Should PII be classified as Confidential?
Personally identifiable information (PII) generally does not help a company maintain a competitive edge over other companies. PII should be classified as Private, not Confidential.
TO DO - review: CISSP All-in-One Exam Guide, 8th Edition. Pg 198-201.
CISSP Certified Information Systems Security Professional Official Study Guide, 9th Edition. Pg 182-185.
NIST SP 800-122
PII
Guide to protecting PII
NIST SP 800-124
Guidelines for Managing the Security of Mobile Devices in the Enterprise
NIST SP 800-171
Protecting controlled unclassified info in nonfederal info systems and orgs.
Used by non-government orgs when contracted by the us fed gov.
Data Protection Directive (DPD)
Non-enforceable predecessor to the GDPR
The Data Protection Directive (DPD) was not directly enforceable, forcing every European state to create their own individual laws pertaining to data privacy. This ultimately led to the United States creating their Safe Harbor Privacy Principles to comply with this European directive.
GDPR
General Data Privacy Requirement. Enacted in 2018.
Tagging -
Technique to attach additional information about a file, i.e. date of creation, creator, purpose, disposal timelines, etc.
e-Discovery
Electronic discovery (e-Discovery) is a term used to describe the process of identifying and producing electronically stored information (ESI) requested by a court subpoena.

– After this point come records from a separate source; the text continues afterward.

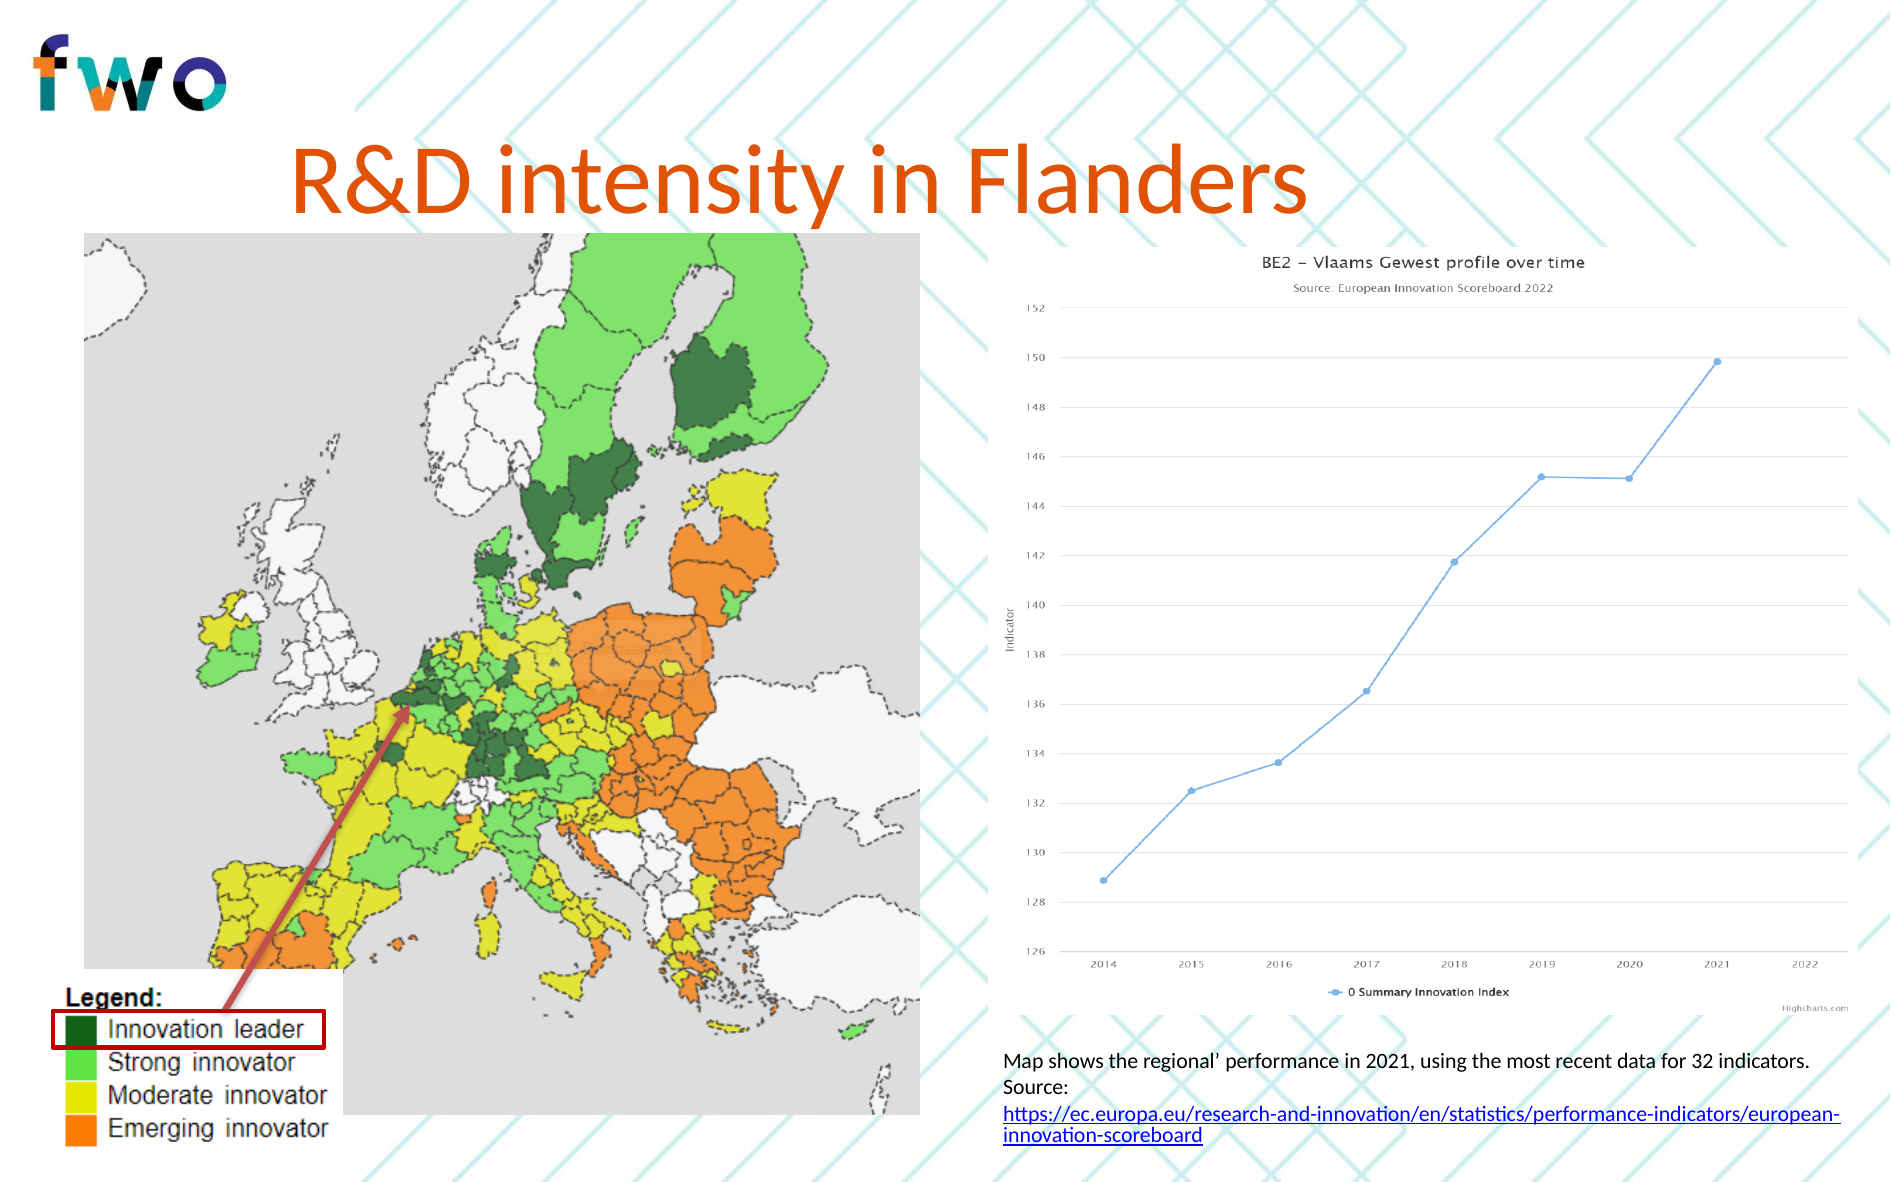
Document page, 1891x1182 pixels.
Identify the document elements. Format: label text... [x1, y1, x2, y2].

text_box Map shows the regional’ performance in 2021, using the most recent data for 32 indicators. Source: https://ec.europa.eu/research-and-innovation/en/statistics/performance-indicators/european-innovation-scoreboard [988, 1039, 1858, 1160]
picture [0, 0, 1891, 1182]
title R&D intensity in Flanders [271, 114, 1808, 234]
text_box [224, 703, 411, 1012]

Legal hold (AKA litigation hold)
Legal request that information is not destroyed.
Intangible Asset
Asset that you can’t touch. ALSO includes copyrights, trademarks, patents, and similar intellectual property.
Tangible Asset
Asset that you can touch.
Cryptoshredding
Secure data destruction process.
Delete data, overwrite with junk, encrypt the junk, throw away the encryption key.
NIST 800-37
NIST SP 800-37 introduces the Risk Management Framework (RMF) and provides guidelines for applying the RMF to information systems and organizations.
Sanitization
Sanitization is a process that completely removes data or renders it impossible to recover from media. Sanitization can include the destruction of the media.

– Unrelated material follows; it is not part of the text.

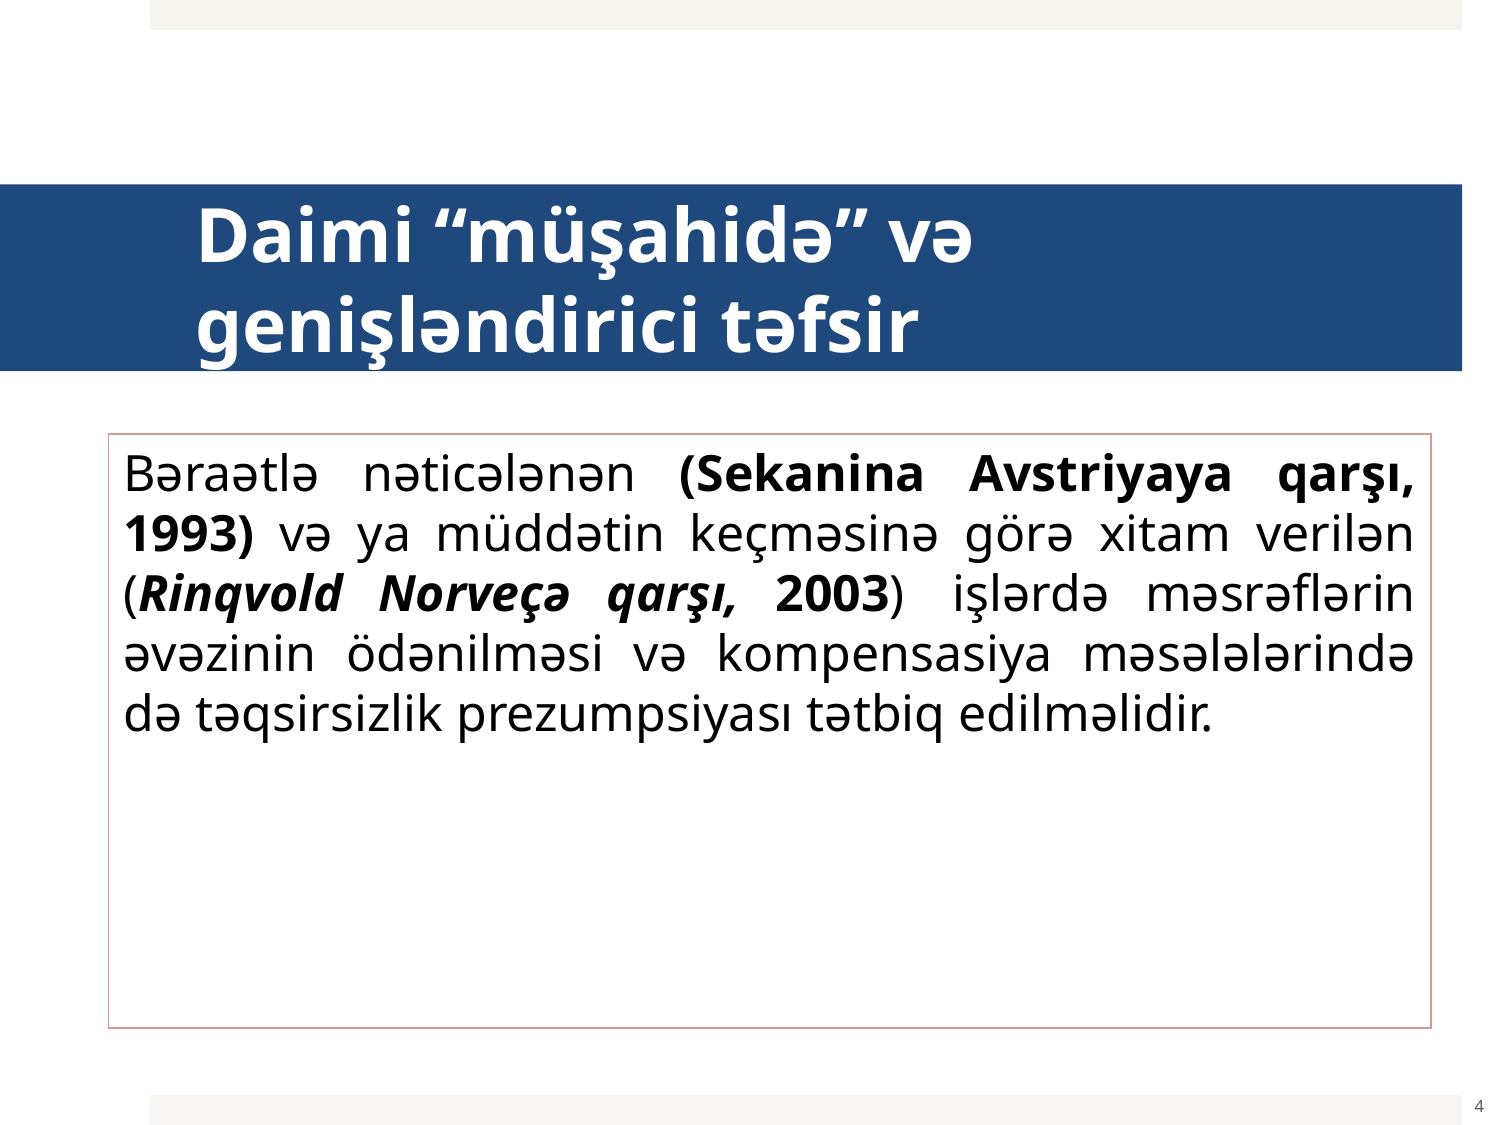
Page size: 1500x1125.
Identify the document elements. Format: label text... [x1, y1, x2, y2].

This is a parent term for all data removal methods.
Baseline
A baseline is the minimum level of acceptable security applied to a system. Baselines are used to standardize security levels across multiple systems.
Guidelines
Guidelines are recommended actions or behaviors if a standard does not apply.
Standards
Standards document, in detail, the security requirements for a subset of technology. Standards are generally referenced by and enforced in a separate security policy.
CISSP Certified Information Systems Security Professional Official Study Guide, 9th Edition. Pg 24-25.
Procedure
Procedures are step-by-step instructions to accomplish a task.
Policy
Policies are high-level documents that align security objectives with business objectives.